▶ _RECORDS TO PROCESS_:

————

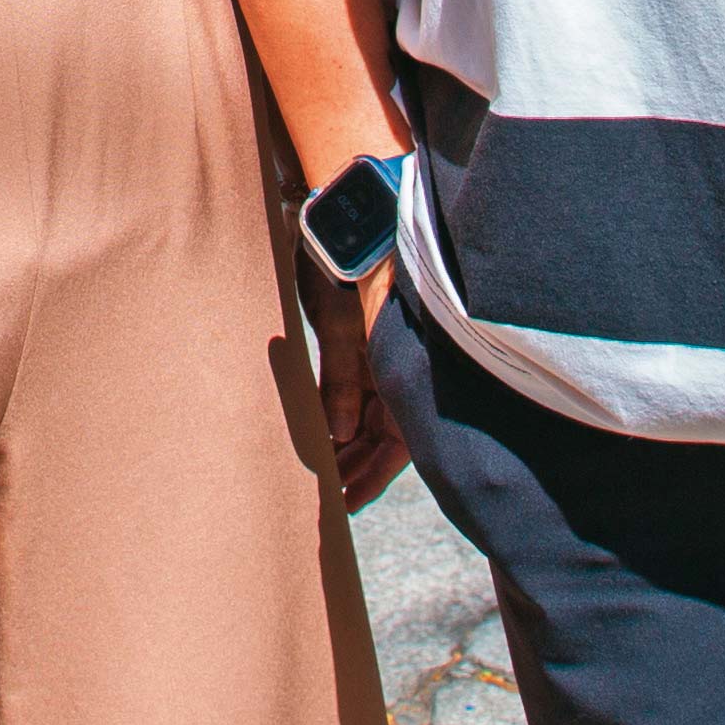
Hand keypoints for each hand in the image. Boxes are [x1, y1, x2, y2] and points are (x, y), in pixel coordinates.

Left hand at [301, 259, 408, 507]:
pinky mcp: (360, 345)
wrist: (344, 221)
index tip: (347, 503)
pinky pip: (352, 392)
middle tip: (326, 496)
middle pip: (383, 437)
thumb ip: (342, 383)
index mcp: (404, 372)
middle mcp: (397, 371)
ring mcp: (379, 359)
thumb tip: (342, 435)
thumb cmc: (347, 269)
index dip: (372, 477)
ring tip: (320, 472)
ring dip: (346, 443)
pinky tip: (322, 432)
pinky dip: (338, 415)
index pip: (396, 445)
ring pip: (367, 417)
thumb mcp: (342, 330)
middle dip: (357, 466)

————

Which lines in the data hold the string "thumb"? Copy each of them.

▶ _OUTPUT FOR THIS TASK_:
thumb ip: (342, 383)
thumb tip: (342, 435)
thumb cmc: (347, 269)
thumb mcp: (342, 330)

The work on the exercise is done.